Recording every word just as Border had some sixty years earlier, Adam Zignelik sat in the temporarily empty dining room of the Emmy Monash Aged Care facility on the corner of Hawthorn and Dandenong roads in Melbourne and listened.

‘You told him about a woman called Rosa Rabinowicz?’

‘Yes.’

‘Are you sure?’

‘Yes, of course.’

‘Do you remember how you identified her?’

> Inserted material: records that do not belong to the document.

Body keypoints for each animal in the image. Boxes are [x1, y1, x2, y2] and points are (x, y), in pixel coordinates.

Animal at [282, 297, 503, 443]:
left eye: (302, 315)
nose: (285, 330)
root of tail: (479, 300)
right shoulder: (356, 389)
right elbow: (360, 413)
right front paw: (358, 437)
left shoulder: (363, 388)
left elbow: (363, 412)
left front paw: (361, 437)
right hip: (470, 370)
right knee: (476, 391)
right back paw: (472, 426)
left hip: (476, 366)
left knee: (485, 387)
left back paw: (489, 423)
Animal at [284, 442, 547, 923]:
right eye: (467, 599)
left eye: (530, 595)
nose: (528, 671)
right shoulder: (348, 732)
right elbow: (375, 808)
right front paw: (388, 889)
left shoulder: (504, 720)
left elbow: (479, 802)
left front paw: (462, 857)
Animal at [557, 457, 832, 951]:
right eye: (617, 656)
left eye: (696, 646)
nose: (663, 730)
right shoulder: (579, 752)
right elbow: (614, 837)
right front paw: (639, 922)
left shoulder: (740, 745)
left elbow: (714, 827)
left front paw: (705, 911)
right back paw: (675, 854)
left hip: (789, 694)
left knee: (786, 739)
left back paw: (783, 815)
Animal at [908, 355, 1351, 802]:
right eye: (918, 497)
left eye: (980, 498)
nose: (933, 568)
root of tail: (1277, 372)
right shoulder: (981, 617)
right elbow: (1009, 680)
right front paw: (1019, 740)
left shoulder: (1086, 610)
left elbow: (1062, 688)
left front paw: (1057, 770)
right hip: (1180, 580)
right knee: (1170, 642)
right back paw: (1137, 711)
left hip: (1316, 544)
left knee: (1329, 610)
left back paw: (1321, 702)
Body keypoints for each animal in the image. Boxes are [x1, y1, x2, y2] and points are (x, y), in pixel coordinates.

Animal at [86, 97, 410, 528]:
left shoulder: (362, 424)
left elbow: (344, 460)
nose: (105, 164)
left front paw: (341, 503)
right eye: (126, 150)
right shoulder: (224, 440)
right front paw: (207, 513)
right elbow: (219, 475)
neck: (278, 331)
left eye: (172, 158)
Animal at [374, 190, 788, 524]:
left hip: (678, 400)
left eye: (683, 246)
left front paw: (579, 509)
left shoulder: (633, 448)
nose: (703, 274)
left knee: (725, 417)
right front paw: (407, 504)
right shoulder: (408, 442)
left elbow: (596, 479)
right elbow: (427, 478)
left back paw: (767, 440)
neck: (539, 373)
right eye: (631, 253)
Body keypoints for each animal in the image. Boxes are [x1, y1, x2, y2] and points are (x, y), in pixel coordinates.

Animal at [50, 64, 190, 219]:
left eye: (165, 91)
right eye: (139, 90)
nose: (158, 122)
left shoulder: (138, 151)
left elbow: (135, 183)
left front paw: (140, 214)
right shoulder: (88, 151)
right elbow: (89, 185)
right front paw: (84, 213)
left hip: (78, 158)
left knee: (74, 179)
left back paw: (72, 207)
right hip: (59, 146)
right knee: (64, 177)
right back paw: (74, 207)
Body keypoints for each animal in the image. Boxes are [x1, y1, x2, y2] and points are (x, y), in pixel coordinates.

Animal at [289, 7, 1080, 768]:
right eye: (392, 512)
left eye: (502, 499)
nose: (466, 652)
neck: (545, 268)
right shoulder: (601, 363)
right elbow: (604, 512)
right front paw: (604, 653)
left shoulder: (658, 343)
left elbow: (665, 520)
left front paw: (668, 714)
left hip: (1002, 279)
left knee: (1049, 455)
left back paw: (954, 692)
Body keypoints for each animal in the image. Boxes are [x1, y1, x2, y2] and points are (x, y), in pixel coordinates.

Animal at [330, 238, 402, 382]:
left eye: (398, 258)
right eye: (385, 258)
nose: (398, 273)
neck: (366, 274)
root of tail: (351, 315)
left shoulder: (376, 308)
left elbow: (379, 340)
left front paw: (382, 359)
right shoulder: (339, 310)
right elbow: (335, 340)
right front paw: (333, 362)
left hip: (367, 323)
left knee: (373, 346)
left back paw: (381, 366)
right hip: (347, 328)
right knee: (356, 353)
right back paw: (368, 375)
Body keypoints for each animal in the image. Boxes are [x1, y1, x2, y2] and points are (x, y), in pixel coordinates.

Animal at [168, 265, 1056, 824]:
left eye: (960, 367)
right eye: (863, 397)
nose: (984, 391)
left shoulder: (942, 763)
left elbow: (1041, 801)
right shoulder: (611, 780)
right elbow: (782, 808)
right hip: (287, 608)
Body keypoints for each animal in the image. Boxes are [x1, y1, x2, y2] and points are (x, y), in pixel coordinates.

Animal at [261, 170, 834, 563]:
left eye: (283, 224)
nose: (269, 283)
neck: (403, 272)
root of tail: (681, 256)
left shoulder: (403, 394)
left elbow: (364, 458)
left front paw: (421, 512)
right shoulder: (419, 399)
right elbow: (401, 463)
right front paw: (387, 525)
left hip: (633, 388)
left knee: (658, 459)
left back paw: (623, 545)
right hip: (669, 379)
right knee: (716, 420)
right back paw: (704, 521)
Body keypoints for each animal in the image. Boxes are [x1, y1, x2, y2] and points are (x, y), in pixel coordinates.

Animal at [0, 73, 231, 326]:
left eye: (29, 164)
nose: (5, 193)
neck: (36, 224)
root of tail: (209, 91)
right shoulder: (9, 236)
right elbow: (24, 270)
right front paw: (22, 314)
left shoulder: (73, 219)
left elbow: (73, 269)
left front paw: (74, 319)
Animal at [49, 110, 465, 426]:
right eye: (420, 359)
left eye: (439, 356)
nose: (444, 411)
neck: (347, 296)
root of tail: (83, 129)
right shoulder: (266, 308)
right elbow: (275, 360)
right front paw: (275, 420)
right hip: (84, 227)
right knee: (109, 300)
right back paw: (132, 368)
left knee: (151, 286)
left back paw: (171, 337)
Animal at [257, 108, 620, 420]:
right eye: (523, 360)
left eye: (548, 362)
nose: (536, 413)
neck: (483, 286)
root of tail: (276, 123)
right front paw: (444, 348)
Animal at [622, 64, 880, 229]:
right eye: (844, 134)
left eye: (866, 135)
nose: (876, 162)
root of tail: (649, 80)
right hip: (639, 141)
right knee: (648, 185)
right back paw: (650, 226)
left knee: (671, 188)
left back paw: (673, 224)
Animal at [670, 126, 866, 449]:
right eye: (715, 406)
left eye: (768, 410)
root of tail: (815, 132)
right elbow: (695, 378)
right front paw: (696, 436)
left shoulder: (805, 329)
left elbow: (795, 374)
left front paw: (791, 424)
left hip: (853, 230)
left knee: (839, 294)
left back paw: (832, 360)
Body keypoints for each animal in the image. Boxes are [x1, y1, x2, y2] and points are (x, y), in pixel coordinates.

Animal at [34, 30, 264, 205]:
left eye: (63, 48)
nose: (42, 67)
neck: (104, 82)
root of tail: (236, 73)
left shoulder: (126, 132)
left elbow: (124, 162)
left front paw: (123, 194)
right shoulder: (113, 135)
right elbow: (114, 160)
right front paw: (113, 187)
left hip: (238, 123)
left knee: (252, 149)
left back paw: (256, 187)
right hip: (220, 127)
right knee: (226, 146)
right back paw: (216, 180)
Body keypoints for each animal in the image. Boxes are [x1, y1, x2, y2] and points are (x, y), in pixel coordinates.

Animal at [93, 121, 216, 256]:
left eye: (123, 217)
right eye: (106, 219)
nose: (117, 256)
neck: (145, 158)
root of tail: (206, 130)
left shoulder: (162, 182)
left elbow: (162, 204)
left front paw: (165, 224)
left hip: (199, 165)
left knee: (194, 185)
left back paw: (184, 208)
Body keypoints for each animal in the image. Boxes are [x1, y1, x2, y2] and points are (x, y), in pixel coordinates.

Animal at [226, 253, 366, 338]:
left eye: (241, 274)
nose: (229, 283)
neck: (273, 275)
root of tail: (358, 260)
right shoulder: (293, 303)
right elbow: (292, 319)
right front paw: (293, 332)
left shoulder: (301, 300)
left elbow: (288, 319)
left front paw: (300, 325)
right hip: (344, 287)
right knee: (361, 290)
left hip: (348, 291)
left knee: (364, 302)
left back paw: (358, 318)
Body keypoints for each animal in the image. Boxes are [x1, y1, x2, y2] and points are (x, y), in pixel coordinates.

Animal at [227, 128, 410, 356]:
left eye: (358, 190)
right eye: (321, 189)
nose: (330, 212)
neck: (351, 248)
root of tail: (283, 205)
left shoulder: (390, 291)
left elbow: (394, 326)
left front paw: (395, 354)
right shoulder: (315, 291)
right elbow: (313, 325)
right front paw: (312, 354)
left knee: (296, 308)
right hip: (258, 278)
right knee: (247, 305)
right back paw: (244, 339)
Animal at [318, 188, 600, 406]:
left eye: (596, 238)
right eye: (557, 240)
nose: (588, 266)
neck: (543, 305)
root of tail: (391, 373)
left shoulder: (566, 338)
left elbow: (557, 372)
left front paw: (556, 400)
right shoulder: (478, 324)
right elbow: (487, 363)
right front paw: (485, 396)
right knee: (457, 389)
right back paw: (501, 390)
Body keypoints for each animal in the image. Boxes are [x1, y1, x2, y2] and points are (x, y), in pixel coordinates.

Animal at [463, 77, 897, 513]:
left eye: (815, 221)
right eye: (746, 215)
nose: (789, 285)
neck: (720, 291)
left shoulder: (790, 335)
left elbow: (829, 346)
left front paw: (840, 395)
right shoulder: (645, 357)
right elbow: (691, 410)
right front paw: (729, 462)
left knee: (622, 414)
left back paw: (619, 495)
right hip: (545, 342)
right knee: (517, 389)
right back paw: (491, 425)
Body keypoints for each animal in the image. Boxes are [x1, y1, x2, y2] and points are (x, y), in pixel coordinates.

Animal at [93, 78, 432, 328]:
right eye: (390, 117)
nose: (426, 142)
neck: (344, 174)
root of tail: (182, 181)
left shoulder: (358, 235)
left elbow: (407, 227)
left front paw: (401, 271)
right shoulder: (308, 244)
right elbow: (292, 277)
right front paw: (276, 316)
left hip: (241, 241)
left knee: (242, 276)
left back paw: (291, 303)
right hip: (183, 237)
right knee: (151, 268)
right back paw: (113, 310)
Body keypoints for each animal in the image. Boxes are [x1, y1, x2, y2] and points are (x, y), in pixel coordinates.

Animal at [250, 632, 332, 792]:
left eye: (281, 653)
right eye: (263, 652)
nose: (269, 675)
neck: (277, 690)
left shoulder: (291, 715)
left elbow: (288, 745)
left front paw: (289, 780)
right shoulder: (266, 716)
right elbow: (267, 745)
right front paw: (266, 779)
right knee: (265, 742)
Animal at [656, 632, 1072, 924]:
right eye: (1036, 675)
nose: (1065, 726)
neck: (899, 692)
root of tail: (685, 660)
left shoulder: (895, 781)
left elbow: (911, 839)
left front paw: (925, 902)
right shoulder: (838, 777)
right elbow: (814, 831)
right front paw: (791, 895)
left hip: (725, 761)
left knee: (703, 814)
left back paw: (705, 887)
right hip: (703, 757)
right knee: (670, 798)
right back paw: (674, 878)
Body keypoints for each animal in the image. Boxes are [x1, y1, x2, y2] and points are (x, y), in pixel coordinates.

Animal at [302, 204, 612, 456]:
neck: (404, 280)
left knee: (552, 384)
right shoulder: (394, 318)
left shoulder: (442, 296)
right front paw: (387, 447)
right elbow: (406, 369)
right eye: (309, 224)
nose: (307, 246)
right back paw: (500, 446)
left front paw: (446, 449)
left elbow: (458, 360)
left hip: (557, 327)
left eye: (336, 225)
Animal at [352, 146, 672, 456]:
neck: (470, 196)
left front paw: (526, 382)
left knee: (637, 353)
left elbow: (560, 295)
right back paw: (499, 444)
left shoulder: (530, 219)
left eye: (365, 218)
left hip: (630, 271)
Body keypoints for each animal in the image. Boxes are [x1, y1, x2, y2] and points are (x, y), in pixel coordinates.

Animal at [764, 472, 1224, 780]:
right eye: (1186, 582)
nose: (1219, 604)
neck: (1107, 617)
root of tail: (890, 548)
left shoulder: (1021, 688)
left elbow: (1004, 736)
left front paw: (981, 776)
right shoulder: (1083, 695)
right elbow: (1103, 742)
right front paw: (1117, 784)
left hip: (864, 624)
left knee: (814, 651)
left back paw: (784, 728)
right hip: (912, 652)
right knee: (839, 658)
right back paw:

‘What do you mean “identified”?’

‘How did you let him know who she was?’

‘I used their names and, where I knew it, I also told him where they were from. I wanted to … I wanted the world to know how brave these girls were. Has there ever been anyone braver?’ Now, for the first time since the interview had started, the old lady had tears in her eyes.

‘Did you remember where Rosa Rabinowicz was from?’

‘Yes, I remembered then and I remember now.’

‘Where was she from?’

‘Rosa? She was from Ciechanow, but she’d spent some time in Warsaw before the war. We knew this.’

‘And you definitely told Border?’

‘Yes.’

‘How can you be so sure … all these years later?’

‘Because that was the whole point of talking to him. I wanted to tell him, to tell the whole world what Estusia and Rosa and the other girls had done. I wasn’t going to talk to him, not one word after he had made me miss out on seeing Mrs Roosevelt, but it was because I wanted to tell Estusia’s story and also the story of Rosa and Ala and the others who had got the gunpowder to the
Sonderkommando
that I agreed to put up with his nonsense.’

‘After this second interview, after you’d told him the story … about Rosa Rabinowicz and Estusia and the others … Do you remember how he reacted, what he said?’

‘I don’t know. Who remembers? It was what I wanted to tell him about. Why would I care what he thought?’

‘Yes, of course.’

‘Anyway, isn’t it all on the recording?’ she asked him.

‘It probably is. I haven’t got to your recording yet but I wondered if he said anything else … if you remembered anything that wasn’t recorded for whatever reason.’

‘I don’t know. How could I know what was recorded? Maybe he thanked me. I couldn’t have cared less. I just wanted Estusia’s story to … to go out to the world. This is what I thought he was good for. I was saving the memory of my sister … and the other girls.’